-- Start of Provided text --

TERMS OF EMPLOYMENT AGREEMENT
 
This TERMS OF EMPLOYMENT AGREEMENT (this “Agreement”), is dated as of March 1, 2012, and is entered into by and among Lithia Motors, Inc., an Oregon corporation (the “Employer”), and Brad Gray (the “Executive”).
 
NOW, THEREFORE, the Employer and Executive agree as follows:
 
1.           Terms of Employment.  Employer, either directly or through one of its wholly owned subsidiaries, employs Executive and Executive accepts that employment on the terms and conditions contained in this Agreement.  The employment of Executive by Employer is “At Will” and Executive’s employment may be terminated at any time for any lawful reason or for no reason at all.
 
2.           Executive’s Continued Employment through February 28, 2014.  Employer and Executive agree that Employer wishes Executive to remain employed with Employer through at least February 28, 2014 (the “Change in Service Date”); therefore, as an inducement to continued employment through the Change in Service Date, Employer agrees to give Executive the compensation set forth on Exhibit A (hereinafter, the “Benefit”), but only in the following amounts and under the following circumstances:
 
 
·
If Executive remains employed with Employer in his current role through the Change in Service Date, then Executive will be entitled to “Compensation Package 1” under Exhibit A in addition to all other compensation received.
 
·
If Employer terminates Executive’s employment without Cause (defined below) anytime on or before the Change in Service Date, then Executive will be entitled to “Compensation Package 2” under Exhibit A in addition to all other compensation received.

-- End of Provided text --
-- Start of Raw data --

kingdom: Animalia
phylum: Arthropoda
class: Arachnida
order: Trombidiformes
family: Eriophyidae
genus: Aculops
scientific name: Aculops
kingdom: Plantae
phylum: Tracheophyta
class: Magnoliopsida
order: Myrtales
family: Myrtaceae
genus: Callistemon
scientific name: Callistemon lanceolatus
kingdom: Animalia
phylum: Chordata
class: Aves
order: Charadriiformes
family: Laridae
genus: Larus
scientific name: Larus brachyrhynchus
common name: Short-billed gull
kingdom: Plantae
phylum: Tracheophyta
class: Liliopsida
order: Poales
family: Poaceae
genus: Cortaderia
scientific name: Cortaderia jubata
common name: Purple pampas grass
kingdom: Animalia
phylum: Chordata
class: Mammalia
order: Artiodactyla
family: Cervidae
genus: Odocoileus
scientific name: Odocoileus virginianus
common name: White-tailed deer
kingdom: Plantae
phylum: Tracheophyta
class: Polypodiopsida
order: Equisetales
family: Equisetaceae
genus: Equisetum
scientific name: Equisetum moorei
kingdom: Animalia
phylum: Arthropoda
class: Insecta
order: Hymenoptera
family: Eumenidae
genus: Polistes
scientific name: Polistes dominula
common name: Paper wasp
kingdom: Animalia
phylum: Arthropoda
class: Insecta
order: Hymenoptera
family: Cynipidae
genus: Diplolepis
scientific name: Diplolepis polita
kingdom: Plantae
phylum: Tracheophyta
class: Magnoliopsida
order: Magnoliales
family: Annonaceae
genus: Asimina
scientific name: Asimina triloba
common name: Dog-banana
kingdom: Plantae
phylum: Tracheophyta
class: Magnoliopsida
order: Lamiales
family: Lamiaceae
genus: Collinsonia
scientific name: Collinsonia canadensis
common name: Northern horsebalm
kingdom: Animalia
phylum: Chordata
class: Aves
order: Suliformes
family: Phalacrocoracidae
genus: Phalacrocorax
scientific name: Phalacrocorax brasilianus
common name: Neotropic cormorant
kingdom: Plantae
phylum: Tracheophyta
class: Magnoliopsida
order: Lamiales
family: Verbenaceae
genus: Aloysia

-- End of Raw data --

§ Exercises:
a) Determine whether each statement below agrees with the employment agreement, answering yes or no and quoting the words of the agreement that decide it. (i) The agreement is dated as of March 1, 2012. (ii) The Executive's employment may be terminated only for Cause. (iii) Compensation Package 1 replaces all other compensation the Executive receives.
b) Write the next portion of the employment agreement, beginning immediately after its final sentence.

§ Responses to the tasks:
a)
(i) Yes: "is dated as of March 1, 2012"
(ii) No: "may be terminated at any time for any lawful reason or for no reason at all"
(iii) No: "in addition to all other compensation received"

b)
·
If Executive resigns with Good Reason (defined below) anytime on or before the Change in Service Date, then Executive will be entitled to “Compensation Package 2” under Exhibit A in addition to all other compensation received.
 
·
For the avoidance of doubt, Executive may not receive Compensation Package 1 and Compensation Package 2; Executive shall receive one or the other or none, depending on the specific criteria as set forth in this Agreement.
 
If, however, Executive resigns without Good Reason anytime before the Change in Service Date, and/or Employer terminates Executive with Cause before the Change in Service Date, then Executive shall not receive the Benefit, and shall only receive the compensation due and earned through the date of such termination.  Executive Receipt of the Benefit is further conditioned on Executive not being in violation of any material term of this Agreement.
 
Executive may, anytime before February 28, 2014, with written notice to Employer, extend the Change in Service Date to August 31, 2014.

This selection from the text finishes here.